[Dataset items]
+++++

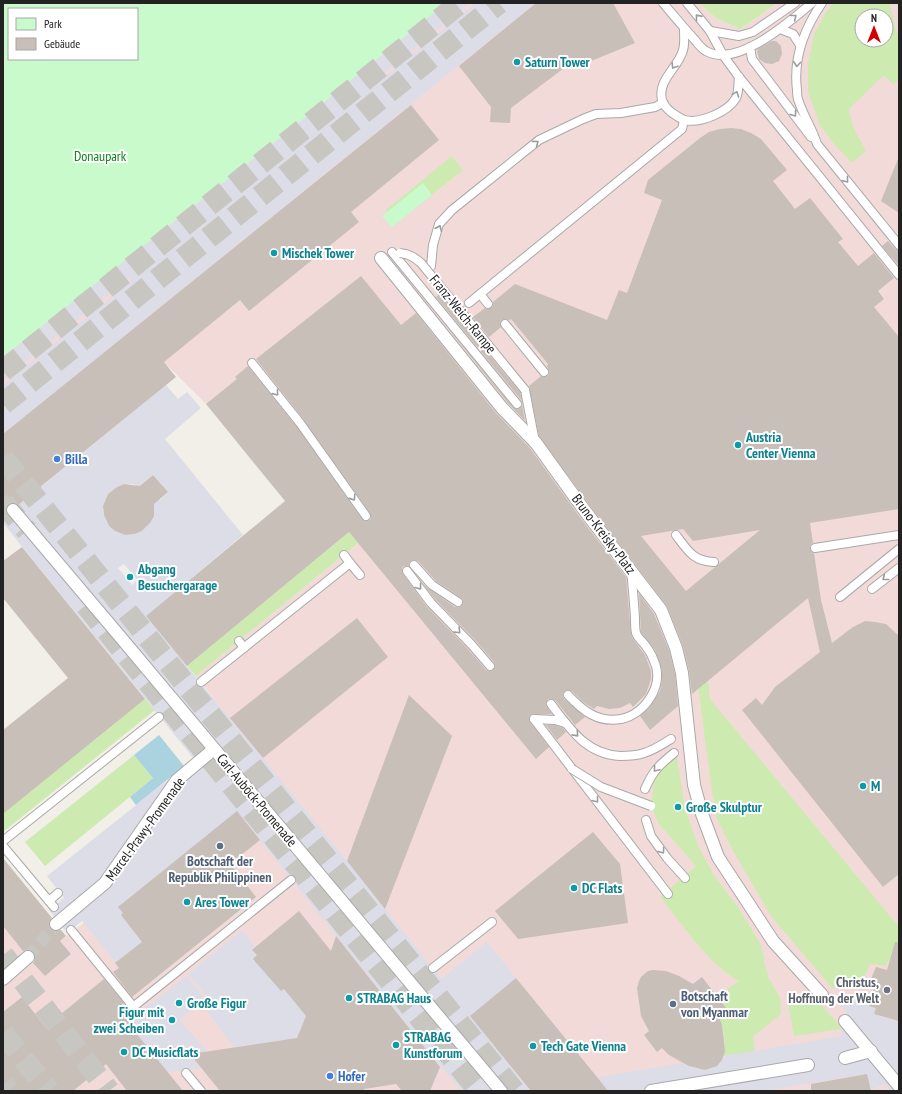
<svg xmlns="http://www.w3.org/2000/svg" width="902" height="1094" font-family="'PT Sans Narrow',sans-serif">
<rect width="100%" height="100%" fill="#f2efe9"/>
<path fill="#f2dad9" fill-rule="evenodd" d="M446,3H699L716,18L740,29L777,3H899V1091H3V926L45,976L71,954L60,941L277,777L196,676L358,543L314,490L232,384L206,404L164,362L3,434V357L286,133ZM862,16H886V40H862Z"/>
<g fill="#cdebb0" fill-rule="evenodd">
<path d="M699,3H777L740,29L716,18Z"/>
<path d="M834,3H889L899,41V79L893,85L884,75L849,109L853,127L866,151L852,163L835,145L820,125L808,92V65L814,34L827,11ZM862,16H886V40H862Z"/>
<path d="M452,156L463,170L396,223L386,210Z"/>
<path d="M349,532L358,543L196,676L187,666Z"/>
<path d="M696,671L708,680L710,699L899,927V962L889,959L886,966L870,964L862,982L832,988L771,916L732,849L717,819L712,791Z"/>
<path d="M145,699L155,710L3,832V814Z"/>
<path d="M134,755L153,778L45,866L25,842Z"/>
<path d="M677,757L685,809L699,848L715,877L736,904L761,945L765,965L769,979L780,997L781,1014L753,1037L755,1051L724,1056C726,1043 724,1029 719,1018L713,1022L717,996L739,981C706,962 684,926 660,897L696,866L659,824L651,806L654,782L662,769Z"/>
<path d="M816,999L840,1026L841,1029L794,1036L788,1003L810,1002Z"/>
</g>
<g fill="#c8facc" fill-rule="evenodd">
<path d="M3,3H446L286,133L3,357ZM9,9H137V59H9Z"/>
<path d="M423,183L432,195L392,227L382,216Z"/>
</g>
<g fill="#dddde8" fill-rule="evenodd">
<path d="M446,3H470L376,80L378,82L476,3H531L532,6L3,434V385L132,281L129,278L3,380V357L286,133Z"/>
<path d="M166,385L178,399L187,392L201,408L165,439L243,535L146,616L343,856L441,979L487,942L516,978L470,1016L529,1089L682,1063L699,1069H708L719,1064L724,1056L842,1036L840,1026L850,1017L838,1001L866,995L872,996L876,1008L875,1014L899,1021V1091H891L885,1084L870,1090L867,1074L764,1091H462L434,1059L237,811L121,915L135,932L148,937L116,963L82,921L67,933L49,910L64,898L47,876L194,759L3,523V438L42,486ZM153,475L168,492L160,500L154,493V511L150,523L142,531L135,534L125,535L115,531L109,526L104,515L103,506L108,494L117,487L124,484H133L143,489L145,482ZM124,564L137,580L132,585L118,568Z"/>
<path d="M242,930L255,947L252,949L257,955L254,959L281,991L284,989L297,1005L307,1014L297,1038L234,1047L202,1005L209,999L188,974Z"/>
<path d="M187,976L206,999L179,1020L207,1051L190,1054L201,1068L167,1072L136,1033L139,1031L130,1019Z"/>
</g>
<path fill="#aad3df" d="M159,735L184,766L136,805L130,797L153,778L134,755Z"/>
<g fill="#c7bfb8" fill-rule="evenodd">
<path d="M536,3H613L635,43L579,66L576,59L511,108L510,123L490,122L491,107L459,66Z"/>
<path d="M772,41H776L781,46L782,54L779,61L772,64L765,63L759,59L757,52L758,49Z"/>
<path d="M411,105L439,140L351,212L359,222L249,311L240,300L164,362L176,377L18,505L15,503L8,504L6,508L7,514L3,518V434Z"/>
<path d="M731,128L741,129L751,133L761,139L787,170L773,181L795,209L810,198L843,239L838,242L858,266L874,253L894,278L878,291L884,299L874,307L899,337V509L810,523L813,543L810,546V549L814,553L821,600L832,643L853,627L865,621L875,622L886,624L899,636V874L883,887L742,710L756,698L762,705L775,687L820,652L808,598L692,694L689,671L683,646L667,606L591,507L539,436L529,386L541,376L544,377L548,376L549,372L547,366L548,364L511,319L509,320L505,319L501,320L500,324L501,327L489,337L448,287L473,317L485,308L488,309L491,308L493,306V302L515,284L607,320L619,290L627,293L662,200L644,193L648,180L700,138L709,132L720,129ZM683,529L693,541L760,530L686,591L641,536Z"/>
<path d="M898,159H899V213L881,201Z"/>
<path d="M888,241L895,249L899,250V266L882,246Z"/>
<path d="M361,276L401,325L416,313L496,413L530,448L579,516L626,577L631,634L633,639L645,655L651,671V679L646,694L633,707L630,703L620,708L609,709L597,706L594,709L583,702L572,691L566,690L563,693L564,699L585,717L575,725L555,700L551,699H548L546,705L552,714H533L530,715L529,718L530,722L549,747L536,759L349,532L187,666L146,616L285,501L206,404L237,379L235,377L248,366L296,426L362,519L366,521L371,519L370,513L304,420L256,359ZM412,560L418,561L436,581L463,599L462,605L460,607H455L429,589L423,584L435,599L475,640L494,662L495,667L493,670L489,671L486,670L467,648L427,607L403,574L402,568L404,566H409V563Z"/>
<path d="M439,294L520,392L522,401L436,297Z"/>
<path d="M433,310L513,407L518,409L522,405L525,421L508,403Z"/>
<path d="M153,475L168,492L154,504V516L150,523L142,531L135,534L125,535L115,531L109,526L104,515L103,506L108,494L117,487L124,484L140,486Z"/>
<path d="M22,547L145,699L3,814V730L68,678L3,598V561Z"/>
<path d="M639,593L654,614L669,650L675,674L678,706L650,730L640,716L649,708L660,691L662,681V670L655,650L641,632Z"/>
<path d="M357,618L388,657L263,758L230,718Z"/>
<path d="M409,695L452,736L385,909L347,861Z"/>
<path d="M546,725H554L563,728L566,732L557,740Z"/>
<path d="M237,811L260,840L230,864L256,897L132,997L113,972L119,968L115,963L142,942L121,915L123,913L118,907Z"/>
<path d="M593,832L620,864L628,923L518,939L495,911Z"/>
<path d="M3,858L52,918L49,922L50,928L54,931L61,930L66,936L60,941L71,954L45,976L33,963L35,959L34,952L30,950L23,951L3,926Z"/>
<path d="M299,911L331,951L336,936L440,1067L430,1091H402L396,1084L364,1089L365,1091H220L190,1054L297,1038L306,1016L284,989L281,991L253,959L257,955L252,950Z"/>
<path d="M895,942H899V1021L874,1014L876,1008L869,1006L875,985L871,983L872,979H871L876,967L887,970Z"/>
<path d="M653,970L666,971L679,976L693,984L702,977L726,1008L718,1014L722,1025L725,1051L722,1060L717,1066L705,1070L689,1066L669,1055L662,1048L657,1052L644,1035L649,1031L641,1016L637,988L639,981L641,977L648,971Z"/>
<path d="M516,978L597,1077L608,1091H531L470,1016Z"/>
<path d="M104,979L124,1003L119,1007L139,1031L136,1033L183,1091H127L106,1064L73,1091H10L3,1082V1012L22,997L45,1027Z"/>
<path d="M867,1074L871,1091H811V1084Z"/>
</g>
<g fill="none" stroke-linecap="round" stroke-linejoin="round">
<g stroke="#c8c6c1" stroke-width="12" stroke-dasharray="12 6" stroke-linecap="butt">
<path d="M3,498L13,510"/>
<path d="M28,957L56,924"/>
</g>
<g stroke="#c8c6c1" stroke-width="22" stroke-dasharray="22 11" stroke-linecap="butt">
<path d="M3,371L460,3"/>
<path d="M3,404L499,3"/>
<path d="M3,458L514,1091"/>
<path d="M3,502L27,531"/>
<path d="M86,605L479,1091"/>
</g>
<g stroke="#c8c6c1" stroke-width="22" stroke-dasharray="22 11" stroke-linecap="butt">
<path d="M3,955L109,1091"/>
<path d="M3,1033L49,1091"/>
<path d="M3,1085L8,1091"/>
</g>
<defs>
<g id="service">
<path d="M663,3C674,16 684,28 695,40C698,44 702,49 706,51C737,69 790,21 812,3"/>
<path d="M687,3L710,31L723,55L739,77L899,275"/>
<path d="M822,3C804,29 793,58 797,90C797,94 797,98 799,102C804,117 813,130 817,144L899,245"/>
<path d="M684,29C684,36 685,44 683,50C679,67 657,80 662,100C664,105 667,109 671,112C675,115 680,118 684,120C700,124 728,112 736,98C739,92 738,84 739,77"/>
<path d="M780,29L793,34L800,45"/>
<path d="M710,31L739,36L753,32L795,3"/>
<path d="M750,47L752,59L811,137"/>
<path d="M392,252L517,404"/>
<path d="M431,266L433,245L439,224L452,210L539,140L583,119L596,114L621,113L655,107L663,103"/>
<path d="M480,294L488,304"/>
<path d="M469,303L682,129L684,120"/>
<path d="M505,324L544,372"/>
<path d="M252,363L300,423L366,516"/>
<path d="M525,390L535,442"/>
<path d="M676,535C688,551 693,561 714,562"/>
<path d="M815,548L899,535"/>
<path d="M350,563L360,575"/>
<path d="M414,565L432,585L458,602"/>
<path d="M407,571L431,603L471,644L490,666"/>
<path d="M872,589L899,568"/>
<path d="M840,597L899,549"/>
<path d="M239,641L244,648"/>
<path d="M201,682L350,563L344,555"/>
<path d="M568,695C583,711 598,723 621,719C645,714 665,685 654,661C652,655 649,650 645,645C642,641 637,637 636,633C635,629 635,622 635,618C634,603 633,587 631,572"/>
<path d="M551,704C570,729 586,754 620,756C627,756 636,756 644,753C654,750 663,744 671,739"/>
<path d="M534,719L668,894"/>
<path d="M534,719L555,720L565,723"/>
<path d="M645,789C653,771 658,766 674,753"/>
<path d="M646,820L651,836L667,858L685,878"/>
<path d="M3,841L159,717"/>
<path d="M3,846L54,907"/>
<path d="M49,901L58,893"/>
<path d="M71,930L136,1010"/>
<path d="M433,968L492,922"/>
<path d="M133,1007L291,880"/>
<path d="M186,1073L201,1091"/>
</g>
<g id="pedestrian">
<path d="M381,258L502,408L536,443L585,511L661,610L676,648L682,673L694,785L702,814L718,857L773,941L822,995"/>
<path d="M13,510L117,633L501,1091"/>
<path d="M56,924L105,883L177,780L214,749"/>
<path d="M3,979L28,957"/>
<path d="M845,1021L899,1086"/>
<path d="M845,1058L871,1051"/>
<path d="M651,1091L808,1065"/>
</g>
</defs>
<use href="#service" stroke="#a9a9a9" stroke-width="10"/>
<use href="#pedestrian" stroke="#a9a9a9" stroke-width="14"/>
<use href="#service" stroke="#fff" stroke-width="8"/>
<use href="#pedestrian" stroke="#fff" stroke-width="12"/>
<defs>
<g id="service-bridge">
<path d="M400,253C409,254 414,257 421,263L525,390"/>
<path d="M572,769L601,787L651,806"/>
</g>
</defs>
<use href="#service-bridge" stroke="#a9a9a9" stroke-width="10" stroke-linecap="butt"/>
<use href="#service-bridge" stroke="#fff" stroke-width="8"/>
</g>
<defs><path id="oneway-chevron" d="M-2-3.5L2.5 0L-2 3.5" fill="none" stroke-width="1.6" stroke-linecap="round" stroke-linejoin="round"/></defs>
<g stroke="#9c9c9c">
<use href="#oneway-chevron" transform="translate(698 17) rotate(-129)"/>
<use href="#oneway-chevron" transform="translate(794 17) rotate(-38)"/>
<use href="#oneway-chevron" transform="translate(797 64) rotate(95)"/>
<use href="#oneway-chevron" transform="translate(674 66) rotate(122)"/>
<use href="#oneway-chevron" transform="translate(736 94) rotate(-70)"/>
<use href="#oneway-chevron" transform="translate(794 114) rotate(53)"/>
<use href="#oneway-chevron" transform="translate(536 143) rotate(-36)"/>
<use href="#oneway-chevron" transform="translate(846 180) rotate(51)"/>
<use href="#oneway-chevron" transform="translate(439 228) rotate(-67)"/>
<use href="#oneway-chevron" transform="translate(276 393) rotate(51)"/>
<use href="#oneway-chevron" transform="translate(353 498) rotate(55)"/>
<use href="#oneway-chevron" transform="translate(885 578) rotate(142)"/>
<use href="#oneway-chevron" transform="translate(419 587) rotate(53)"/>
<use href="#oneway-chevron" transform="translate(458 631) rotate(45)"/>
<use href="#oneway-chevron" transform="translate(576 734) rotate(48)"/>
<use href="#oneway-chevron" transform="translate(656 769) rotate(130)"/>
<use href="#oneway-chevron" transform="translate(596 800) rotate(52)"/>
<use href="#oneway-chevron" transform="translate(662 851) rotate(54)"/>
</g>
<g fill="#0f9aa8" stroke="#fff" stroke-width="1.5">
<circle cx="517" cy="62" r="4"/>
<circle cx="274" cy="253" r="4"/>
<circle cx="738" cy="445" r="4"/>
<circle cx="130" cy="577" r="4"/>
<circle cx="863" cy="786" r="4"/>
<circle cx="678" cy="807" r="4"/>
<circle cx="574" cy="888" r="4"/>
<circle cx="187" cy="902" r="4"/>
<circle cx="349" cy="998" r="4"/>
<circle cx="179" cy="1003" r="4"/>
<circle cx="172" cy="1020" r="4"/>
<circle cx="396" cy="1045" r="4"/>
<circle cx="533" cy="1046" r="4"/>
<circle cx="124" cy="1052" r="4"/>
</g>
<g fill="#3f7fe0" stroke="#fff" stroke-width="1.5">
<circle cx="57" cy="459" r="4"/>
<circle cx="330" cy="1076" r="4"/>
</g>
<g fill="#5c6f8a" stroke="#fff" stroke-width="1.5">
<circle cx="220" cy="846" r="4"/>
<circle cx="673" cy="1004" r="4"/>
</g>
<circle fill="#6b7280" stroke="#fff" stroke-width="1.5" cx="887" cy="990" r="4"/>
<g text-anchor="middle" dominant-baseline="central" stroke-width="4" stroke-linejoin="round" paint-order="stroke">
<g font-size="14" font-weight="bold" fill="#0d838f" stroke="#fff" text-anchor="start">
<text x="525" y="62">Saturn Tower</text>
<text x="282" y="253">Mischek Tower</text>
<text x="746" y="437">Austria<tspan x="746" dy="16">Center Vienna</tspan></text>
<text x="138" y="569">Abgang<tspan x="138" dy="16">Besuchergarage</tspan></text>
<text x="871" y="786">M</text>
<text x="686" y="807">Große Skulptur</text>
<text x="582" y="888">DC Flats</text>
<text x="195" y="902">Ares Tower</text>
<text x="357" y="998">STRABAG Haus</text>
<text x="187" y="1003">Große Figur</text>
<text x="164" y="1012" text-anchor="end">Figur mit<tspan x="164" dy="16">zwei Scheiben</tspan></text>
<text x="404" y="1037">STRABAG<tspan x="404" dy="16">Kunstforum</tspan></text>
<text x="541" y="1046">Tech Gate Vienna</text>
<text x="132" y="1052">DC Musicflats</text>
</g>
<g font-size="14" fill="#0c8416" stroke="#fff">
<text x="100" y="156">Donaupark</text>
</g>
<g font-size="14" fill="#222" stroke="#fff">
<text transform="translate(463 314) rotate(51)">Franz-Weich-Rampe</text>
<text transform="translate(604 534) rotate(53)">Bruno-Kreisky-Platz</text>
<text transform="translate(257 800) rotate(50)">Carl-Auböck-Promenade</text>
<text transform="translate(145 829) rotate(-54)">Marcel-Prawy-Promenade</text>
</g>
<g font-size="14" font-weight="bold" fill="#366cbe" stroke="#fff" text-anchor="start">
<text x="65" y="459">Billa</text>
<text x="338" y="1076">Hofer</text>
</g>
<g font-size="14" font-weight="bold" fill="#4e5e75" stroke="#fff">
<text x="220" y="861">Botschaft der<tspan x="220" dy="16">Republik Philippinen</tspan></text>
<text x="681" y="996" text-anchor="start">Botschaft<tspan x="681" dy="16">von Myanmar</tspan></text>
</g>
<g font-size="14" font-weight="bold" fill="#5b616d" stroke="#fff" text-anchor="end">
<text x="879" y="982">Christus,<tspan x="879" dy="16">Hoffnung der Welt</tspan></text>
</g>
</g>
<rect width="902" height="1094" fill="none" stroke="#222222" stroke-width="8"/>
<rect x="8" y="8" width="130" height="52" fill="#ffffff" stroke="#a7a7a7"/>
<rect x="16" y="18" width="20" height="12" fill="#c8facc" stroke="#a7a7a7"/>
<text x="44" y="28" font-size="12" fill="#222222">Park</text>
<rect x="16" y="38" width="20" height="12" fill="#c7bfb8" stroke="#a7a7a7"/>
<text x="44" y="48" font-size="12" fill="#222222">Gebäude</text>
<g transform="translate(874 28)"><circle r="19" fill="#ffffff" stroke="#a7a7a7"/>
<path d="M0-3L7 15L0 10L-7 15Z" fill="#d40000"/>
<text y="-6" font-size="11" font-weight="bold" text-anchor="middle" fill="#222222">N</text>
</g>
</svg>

+++++

**WORK TO COMPLETE:** What lines of the preceding data include the string "middle"? Pull them out.

**FINAL ANSWER:**
<g text-anchor="middle" dominant-baseline="central" stroke-width="4" stroke-linejoin="round" paint-order="stroke">
<text y="-6" font-size="11" font-weight="bold" text-anchor="middle" fill="#222222">N</text>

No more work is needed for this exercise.